Zu lesender Auszug:
_ _ _ _ _ _ _

Leser dürfen nicht vor der Wahrheit geschützt werden. Die Presse darf aber auch nicht dazu beitragen, Menschen ethnisch zu markieren.

Kommentar von Heribert Prantl

Ein Satz von wunderbarer Klarheit, er steht im Grundgesetz: "Eine Zensur findet nicht statt." Kritiker bezweifeln seit einiger Zeit, dass der Satz stimmt. Sie behaupten nicht, dass der Staat es ist, der in die Pressefreiheit eingreift; sie tragen also nicht vor, dass sich staatliche Stellen Texte, Bilder oder Filme vor der Veröffentlichung zur Genehmigung vorlegen lassen. Die Kritiker behaupten: "Eine Selbstzensur des Journalismus findet statt." Bei Straftaten von Ausländern, Flüchtlingen zumal, werde von den Medien bewusst und regelmäßig darauf verzichtet zu sagen, dass es sich um die Straftat eines Ausländers handle; das sei auch ausdrücklich so geregelt.

Es gibt in der Tat die Richtlinie 12.1. des Deutschen Pressekodex, in dem es um die Berichterstattung über Straftaten geht. Dort heißt es, dass die Zugehörigkeit der Verdächtigen oder Täter "zu religiösen, ethnischen oder anderen Minderheiten" nur dann erwähnt werden solle, "wenn für das Verständnis des berichteten Vorgangs ein begründbarer Sachbezug besteht". Ist das ein Maulkorb? Wenn das ein selbstgebastelter Maulkorb wäre, wäre das nicht weniger schlimm als einer, den der Staat verpasst. Es ist aber kein Maulkorb.

_ _ _ _ _ _ _

Aufgaben:
a) Prüfe, ob die folgenden Aussagen mit dem Kommentar zur Pressefreiheit übereinstimmen. Beantworte jede mit Ja oder Nein und zitiere wörtlich die Worte des Kommentars, die den Ausschlag geben.
(i) Die Kritiker werfen dem Staat vor, in die Pressefreiheit einzugreifen.
(ii) In der Richtlinie 12.1. des Deutschen Pressekodex geht es um die Berichterstattung über Straftaten.
(iii) Der Kommentar bezeichnet die Richtlinie 12.1. als Maulkorb.
b) Setze den Kommentar zur Pressefreiheit im Anschluss an seinen letzten Satz fort.
Die Einträge stammen aus einer anderen Quelle als der Kommentar zur Pressefreiheit.

Bereitgestellte Daten:

_ _ _ _ _ _ _

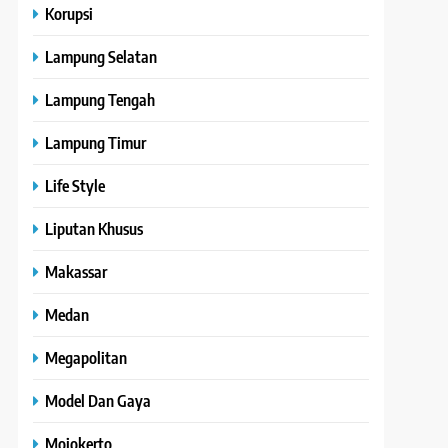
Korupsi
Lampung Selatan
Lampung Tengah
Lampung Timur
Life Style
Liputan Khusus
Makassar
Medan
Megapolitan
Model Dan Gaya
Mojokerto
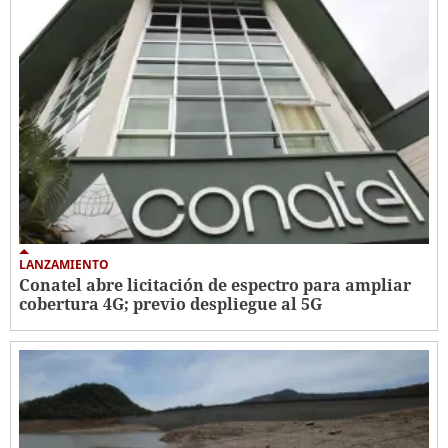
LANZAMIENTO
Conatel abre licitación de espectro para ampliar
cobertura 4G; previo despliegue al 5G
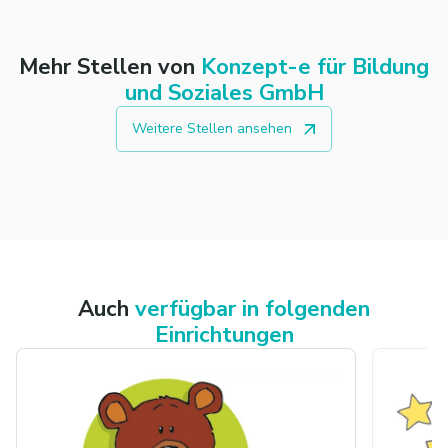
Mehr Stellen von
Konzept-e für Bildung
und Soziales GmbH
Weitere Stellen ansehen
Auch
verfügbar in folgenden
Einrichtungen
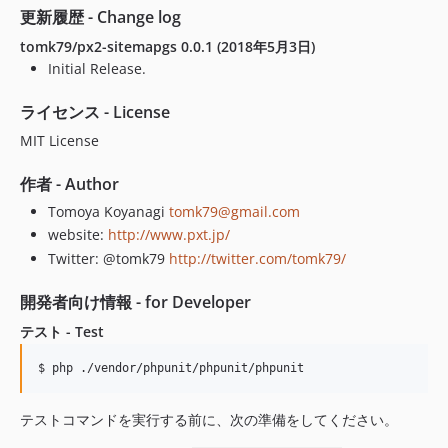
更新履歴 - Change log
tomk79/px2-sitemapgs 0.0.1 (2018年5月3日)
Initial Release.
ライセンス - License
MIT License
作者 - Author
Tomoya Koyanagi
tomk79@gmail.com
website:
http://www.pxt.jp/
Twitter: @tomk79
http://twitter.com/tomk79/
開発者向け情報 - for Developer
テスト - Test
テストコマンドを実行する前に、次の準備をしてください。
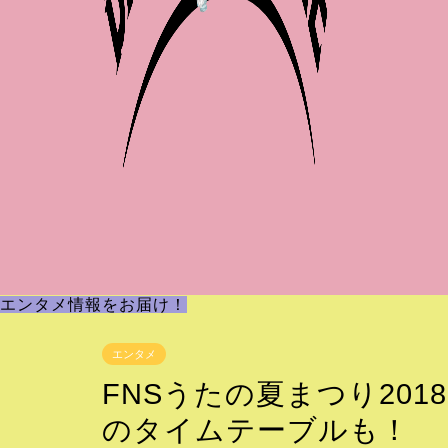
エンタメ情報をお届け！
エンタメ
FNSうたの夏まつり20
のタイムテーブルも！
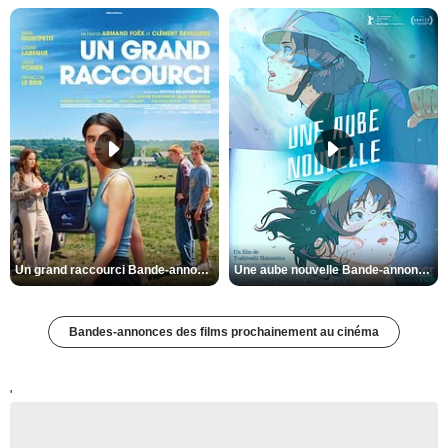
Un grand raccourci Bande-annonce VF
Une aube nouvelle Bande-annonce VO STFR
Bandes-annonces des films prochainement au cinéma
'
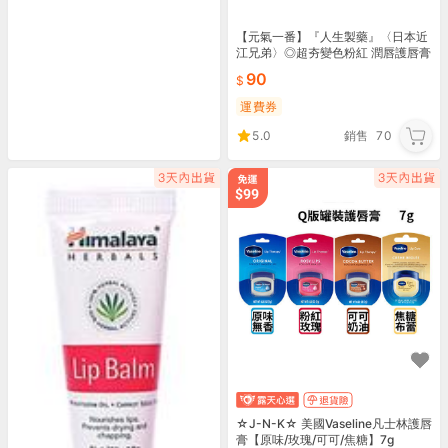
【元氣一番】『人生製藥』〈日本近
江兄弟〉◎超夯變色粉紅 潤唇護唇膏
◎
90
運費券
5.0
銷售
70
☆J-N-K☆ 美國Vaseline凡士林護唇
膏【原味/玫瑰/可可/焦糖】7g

_ _ _ _ _ _ _

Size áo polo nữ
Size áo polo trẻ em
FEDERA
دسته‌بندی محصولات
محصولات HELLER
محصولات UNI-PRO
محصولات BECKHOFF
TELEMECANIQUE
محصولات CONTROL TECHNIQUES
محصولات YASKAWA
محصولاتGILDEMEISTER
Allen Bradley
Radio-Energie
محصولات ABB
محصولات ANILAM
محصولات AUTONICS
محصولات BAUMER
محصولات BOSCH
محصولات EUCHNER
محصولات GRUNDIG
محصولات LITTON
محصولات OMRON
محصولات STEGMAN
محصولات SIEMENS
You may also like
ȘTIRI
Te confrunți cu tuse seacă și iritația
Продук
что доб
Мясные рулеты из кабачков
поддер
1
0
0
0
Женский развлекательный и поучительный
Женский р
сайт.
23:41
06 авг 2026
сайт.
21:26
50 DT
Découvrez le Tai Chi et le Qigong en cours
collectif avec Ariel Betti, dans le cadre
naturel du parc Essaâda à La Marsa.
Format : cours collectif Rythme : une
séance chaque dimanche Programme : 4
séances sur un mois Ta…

_ _ _ _ _ _ _

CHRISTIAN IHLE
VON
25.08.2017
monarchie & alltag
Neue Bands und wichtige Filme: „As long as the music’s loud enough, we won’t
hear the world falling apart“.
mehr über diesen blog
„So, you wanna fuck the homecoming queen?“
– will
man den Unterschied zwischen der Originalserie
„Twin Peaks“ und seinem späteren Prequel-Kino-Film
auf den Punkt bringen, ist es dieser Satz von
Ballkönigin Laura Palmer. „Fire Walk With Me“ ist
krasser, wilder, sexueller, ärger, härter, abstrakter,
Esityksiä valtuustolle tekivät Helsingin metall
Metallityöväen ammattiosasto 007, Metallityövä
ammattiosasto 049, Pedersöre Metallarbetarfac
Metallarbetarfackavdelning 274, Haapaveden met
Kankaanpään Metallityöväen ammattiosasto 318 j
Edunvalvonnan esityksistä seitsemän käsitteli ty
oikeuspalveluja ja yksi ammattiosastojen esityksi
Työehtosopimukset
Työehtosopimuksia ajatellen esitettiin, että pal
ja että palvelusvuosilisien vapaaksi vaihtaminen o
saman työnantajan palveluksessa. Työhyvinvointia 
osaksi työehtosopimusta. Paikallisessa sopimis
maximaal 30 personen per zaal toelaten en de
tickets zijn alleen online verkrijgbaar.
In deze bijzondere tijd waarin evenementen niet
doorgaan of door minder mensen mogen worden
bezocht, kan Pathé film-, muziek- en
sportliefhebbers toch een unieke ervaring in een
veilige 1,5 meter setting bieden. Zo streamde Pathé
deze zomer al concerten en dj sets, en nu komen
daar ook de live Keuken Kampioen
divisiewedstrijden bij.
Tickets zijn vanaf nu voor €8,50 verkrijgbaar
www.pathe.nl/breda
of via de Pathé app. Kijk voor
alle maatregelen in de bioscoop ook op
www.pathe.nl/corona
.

_ _ _ _ _ _ _

Antworten je Aufgabe:
a)
(i) Nein: „Sie behaupten nicht, dass der Staat es ist, der in die Pressefreiheit eingreift“
(ii) Ja: „in dem es um die Berichterstattung über Straftaten geht“
(iii) Nein: „Es ist aber kein Maulkorb.“

b)
Es ist die Aufforderung zu prüfen, ob die Mitteilung wichtig ist, dass ein Verdächtiger ein Muslim, Zeuge Jehovas oder christlicher Syrer ist; ob es von Relevanz ist, dass er marokkanischer Herkunft ist oder sonstwie Migrationshintergrund hat. Solche Information kann wichtig sein, aber auch irrelevant. Im Fall Köln war sie relevant, weil Sexualstraftaten dieser Massierung die Öffentlichkeit zu Recht ungeheuer erregen. Bei Abwägungen - relevant oder nicht? - wurden und werden Fehler gemacht; besser als Schematismus ist Abwägung allemal.

Es gibt keinen Tätertypus, der per se verdächtig ist

Eines ist wichtig, auch für die Glaubwürdigkeit der Medien: Der Leser darf nicht vor der Wahrheit geschützt werden. Aber es ist eben nicht die Wahrheit, dass sich jedwede Straftaten vor allem aus der Herkunft des Täters erklären. Es ist auch nicht die Wahrheit, dass es einen Tätertypus gibt, der per se verdächtig ist. Wer solchen Vermutungen Vorschub leistet, der ist Rassist. Die Pressefreiheit ist nicht dafür da, Rassismus zu befördern. Es wäre fatal, wenn eine lässig-sorglose Veröffentlichungspraxis dazu beitrüge, Menschen ethnisch zu markieren, wenn auf diese Weise ein Generalverdacht gegen Minderheiten geschürt und verstärkt würde.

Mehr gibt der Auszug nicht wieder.